Little League baseball has been the scourge and triumph of young boys for seventy years.  I remember my first years as they were divided into four major categories: tee-ball, farm, minors, majors.  Those years were not good to me.  I would’ve rather read a book or built something out of LEGO.  I was afraid of the ball and of human interactions, both of which are key elements of baseball.  Only to add to the torment, at some point I gained weight and achieved the status of “husky.”  But, fortunately for me, upon my entrance into high school I grew six inches almost instantly and—for the first time in my life—demonstrated athletic prowess.  Sure soccer (otherwise known as football) is extremely fun, but baseball was and is my true athletic passion, which is attributed to the unique challenges it presents to a player, for instance: you need a sprint and a mind, a glove and a bat, an arm and an eye.

Even throughout my awkward years I still loved the concept of baseball.  I certainly had my aversions: “cups,” practicing, fastballs near my face, striking out, sitting the bench, etc.—but I also had my passions:  cleats, sunflower seeds, getting on base, making a great catch, the Detroit Tigers, going to watch a professional game, guessing what was going to happen next, etc.  But with my well-rounded appreciation and disdain for the sport nothing could have never prepared me for what the Major League sport seems to have become.

In the golden years an alcoholic could be a magnificent baseball player and even though everyone knew his vice was the bottle, his glory was the bat.  Maybe the fall of this idealism of Major League Baseball came with the Information Age.  Soon everyone knew that the Straw used the straw for other things, beat his wife, and the list goes on.  How could a fan love to watch someone with such moral failings play the All-American Pastime?  But the slugfest of 1998 would soon bring back the spirit of the game, at least until performance-enhancing drugs became a hot topic.

That’s where baseball is today, tarnished by unethical behavior of which performance-enhancing drugs are the crowning glory.  There are massive amounts of illegal drugs administered to willing athletes and recently professional baseball has been front-page news.  Who would’ve thought the highest paid baseball player in history would get caught up in this mess?  He did, as well as the player with the most career home runs in history.  And even the virtuous alliance of brotherhood can get a man mixed up in this heartbreaking moral defeat.

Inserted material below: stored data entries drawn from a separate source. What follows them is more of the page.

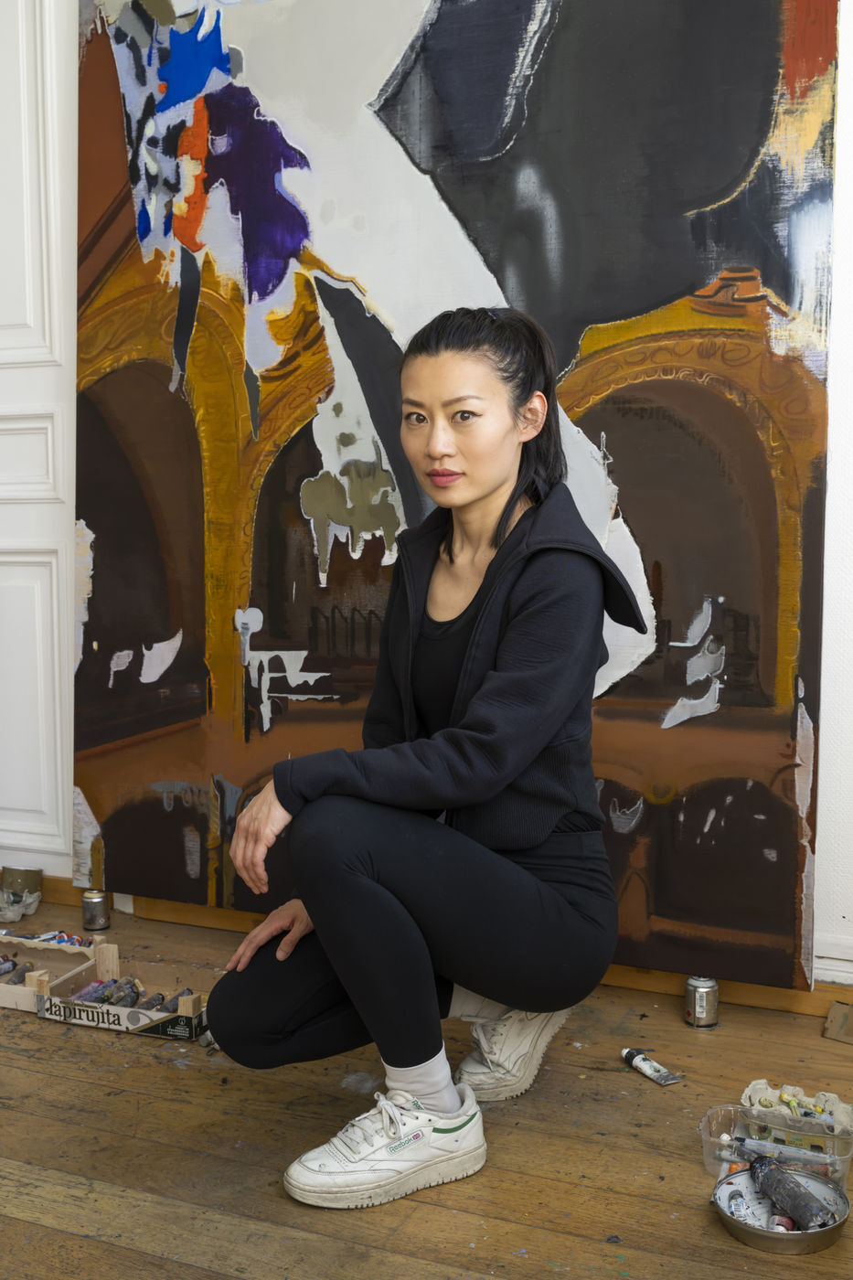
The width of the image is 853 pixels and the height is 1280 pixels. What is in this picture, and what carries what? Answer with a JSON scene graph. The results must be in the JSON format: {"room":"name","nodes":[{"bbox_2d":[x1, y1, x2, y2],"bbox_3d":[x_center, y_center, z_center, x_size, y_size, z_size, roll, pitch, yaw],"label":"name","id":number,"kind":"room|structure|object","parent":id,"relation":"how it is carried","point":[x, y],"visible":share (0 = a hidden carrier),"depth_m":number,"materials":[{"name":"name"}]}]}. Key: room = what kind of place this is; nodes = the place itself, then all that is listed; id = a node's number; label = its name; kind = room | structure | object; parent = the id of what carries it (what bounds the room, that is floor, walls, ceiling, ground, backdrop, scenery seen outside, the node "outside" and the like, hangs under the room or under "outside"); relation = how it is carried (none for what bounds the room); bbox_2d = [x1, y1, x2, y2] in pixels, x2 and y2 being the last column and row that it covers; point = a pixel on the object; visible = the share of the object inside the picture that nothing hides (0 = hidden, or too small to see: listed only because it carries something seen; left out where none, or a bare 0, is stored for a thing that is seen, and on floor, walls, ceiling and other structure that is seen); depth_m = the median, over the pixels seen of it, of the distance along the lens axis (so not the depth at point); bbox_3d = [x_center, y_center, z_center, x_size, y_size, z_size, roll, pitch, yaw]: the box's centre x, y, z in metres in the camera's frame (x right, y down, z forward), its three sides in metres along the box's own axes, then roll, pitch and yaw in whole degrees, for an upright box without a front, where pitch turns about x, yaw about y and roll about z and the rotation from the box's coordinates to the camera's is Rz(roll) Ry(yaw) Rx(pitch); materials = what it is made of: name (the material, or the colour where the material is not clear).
{"room":"workshop","nodes":[
{"label":"workshop","id":0,"kind":"room"},
{"bbox_2d":[0,895,852,1279],"bbox_3d":[-0.416,0.875,1.279,5.141,0.103,3.846,2,6,23],"label":"wooden floor","id":1,"kind":"structure","parent":0,"point":[175,1071],"depth_m":2.05,"materials":[{"name":"brown wood"}]},
{"bbox_2d":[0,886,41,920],"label":"egg carton","id":2,"kind":"object","parent":1,"relation":"on","point":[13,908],"visible":0.92,"depth_m":3.17,"materials":[{"name":"grey cardboard"}]},
{"bbox_2d":[0,864,42,896],"bbox_3d":[-0.955,0.570,3.251,0.095,0.079,0.085,2,6,23],"label":"tin can","id":3,"kind":"object","parent":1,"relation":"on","point":[26,875],"visible":0.94,"depth_m":3.22,"materials":[{"name":"metal"}]},
{"bbox_2d":[0,934,104,1012],"bbox_3d":[-0.842,0.651,2.737,0.335,0.059,0.261,2,6,23],"label":"crate","id":4,"kind":"object","parent":1,"relation":"on","point":[5,1000],"visible":0.74,"depth_m":2.78,"materials":[{"name":"beige wood"}]},
{"bbox_2d":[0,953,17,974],"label":"paint tube","id":5,"kind":"object","parent":4,"relation":"in","point":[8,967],"visible":0.99,"depth_m":2.81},
{"bbox_2d":[2,959,32,983],"bbox_3d":[-0.822,0.668,2.776,0.051,0.040,0.045,-5,7,-39],"label":"paint tube","id":6,"kind":"object","parent":4,"relation":"in","point":[21,973],"visible":0.86,"depth_m":2.77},
{"bbox_2d":[3,927,92,947],"bbox_3d":[-0.821,0.635,2.951,0.228,0.028,0.116,2,6,23],"label":"paint tubes","id":7,"kind":"object","parent":4,"relation":"in","point":[75,940],"visible":0.68,"depth_m":2.95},
{"bbox_2d":[80,888,110,932],"bbox_3d":[-0.739,0.603,3.092,0.062,0.082,0.061,2,6,23],"label":"can","id":8,"kind":"object","parent":1,"relation":"on","point":[93,902],"visible":0.99,"depth_m":3.07,"materials":[{"name":"silver metal"}]},
{"bbox_2d":[30,943,212,1040],"bbox_3d":[-0.535,0.659,2.606,0.345,0.074,0.215,2,6,23],"label":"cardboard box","id":9,"kind":"object","parent":1,"relation":"on","point":[78,1020],"visible":0.74,"depth_m":2.58,"materials":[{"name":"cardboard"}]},
{"bbox_2d":[73,977,111,1002],"bbox_3d":[-0.648,0.681,2.676,0.049,0.038,0.070,2,6,23],"label":"paint tube","id":10,"kind":"object","parent":9,"relation":"in","point":[88,997],"visible":0.83,"depth_m":2.67,"materials":[{"name":"purple"}]},
{"bbox_2d":[106,978,141,1006],"bbox_3d":[-0.581,0.678,2.649,0.058,0.046,0.056,-3,6,-26],"label":"paint tube","id":11,"kind":"object","parent":9,"relation":"in","point":[118,1000],"visible":0.85,"depth_m":2.64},
{"bbox_2d":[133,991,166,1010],"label":"paint tube","id":12,"kind":"object","parent":9,"relation":"in","point":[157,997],"visible":0.64,"depth_m":2.63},
{"bbox_2d":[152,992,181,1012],"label":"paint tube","id":13,"kind":"object","parent":9,"relation":"in","point":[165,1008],"visible":0.61,"depth_m":2.61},
{"bbox_2d":[161,988,197,1013],"bbox_3d":[-0.457,0.683,2.599,0.056,0.044,0.056,2,6,23],"label":"paint tube","id":14,"kind":"object","parent":9,"relation":"in","point":[182,993],"visible":0.62,"depth_m":2.59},
{"bbox_2d":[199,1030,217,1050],"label":"paint tube","id":15,"kind":"object","parent":1,"relation":"on","point":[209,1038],"visible":0.39,"depth_m":2.40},
{"bbox_2d":[212,305,634,1215],"bbox_3d":[0.024,0.139,2.123,0.516,1.213,0.691,2,6,23],"label":"woman","id":16,"kind":"object","parent":1,"relation":"on","point":[485,607],"visible":0.98,"depth_m":2.01},
{"bbox_2d":[92,1,838,992],"bbox_3d":[-0.037,-0.565,2.788,1.651,2.413,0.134,2,6,23],"label":"painting","id":17,"kind":"object","parent":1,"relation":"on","point":[779,283],"visible":0.92,"depth_m":2.70,"materials":[{"name":"paint"}]},
{"bbox_2d":[619,1046,682,1084],"bbox_3d":[0.374,0.710,2.315,0.037,0.024,0.129,-3,7,-29],"label":"tube","id":18,"kind":"object","parent":1,"relation":"on","point":[650,1065],"visible":0.99,"depth_m":2.30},
{"bbox_2d":[684,976,719,1027],"bbox_3d":[0.502,0.658,2.522,0.060,0.078,0.059,0,6,-3],"label":"can","id":19,"kind":"object","parent":1,"relation":"on","point":[702,996],"visible":0.99,"depth_m":2.50,"materials":[{"name":"silver metal"}]},
{"bbox_2d":[698,1101,852,1188],"bbox_3d":[0.502,0.718,1.968,0.223,0.060,0.127,2,6,23],"label":"plastic container","id":20,"kind":"object","parent":1,"relation":"on","point":[707,1136],"visible":0.66,"depth_m":1.98,"materials":[{"name":"clear plastic"}]},
{"bbox_2d":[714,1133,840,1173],"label":"paint tube","id":21,"kind":"object","parent":20,"relation":"in","point":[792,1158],"visible":0.91,"depth_m":1.95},
{"bbox_2d":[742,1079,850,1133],"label":"egg carton","id":22,"kind":"object","parent":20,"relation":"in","point":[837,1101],"visible":0.76,"depth_m":2.07,"materials":[{"name":"grey cardboard"}]},
{"bbox_2d":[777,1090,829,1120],"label":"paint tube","id":23,"kind":"object","parent":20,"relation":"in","point":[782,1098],"visible":0.8,"depth_m":2.10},
{"bbox_2d":[712,1163,852,1252],"bbox_3d":[0.467,0.751,1.825,0.170,0.038,0.174,2,6,23],"label":"metal bowl","id":24,"kind":"object","parent":1,"relation":"on","point":[741,1231],"visible":0.71,"depth_m":1.81,"materials":[{"name":"silver metal"}]},
{"bbox_2d":[724,1187,752,1220],"bbox_3d":[0.422,0.759,1.872,0.037,0.028,0.048,-1,6,-6],"label":"paint tube","id":25,"kind":"object","parent":24,"relation":"in","point":[737,1203],"visible":0.86,"depth_m":1.87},
{"bbox_2d":[767,1213,796,1230],"bbox_3d":[0.465,0.760,1.807,0.035,0.033,0.035,2,6,23],"label":"tube","id":26,"kind":"object","parent":24,"relation":"in","point":[789,1226],"visible":0.53,"depth_m":1.80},
{"bbox_2d":[747,1153,838,1229],"bbox_3d":[0.485,0.733,1.853,0.057,0.058,0.172,-2,6,-16],"label":"paint tube","id":27,"kind":"object","parent":24,"relation":"in","point":[764,1176],"visible":0.97,"depth_m":1.83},
{"bbox_2d":[823,999,852,1043],"bbox_3d":[0.795,0.679,2.460,0.159,0.052,0.114,2,6,23],"label":"cardboard piece","id":28,"kind":"object","parent":1,"relation":"on","point":[844,1018],"visible":0.99,"depth_m":2.47,"materials":[{"name":"brown cardboard"}]},
{"bbox_2d":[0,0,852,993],"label":"wall","id":29,"kind":"structure","parent":0,"point":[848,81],"depth_m":2.89,"materials":[{"name":"white paint"}]},
{"bbox_2d":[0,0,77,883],"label":"door","id":30,"kind":"structure","parent":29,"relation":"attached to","point":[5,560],"depth_m":3.15,"materials":[{"name":"white paint"}]},
{"bbox_2d":[9,874,852,1022],"bbox_3d":[0.239,0.641,2.772,3.885,0.073,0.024,2,6,23],"label":"baseboard","id":31,"kind":"structure","parent":29,"relation":"attached to","point":[70,892],"depth_m":2.75,"materials":[{"name":"brown wood"}]},
{"bbox_2d":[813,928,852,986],"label":"baseboard","id":32,"kind":"structure","parent":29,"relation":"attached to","point":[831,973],"depth_m":2.58,"materials":[{"name":"white paint"}]}
]}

Some people have passionate hatred for baseball.  They might suggest that we adopt basketball, American football, hockey, anything over this boring and morally tarnished money pit called Major League Baseball.  But the sport cannot be to blame for the poor decisions of some players.  And this bad judgment is all that we can fault players for.  If baseball fans have a problem with the size of players’ paychecks then we can turn off the televised game and not buy the baseball cap or the season tickets.  Fans can make baseball players demigods and when we learn that they are not so perfect it is devastating.

In the end there is something profoundly redemptive about baseball, something honorable and magical that I cannot fully explain (watch Field of Dreams).  And if our remembrances of Joltin’ Joe and Derek Jeter remain free from steroid use the sport will always remain alive—even if you detest the Yankees as I do.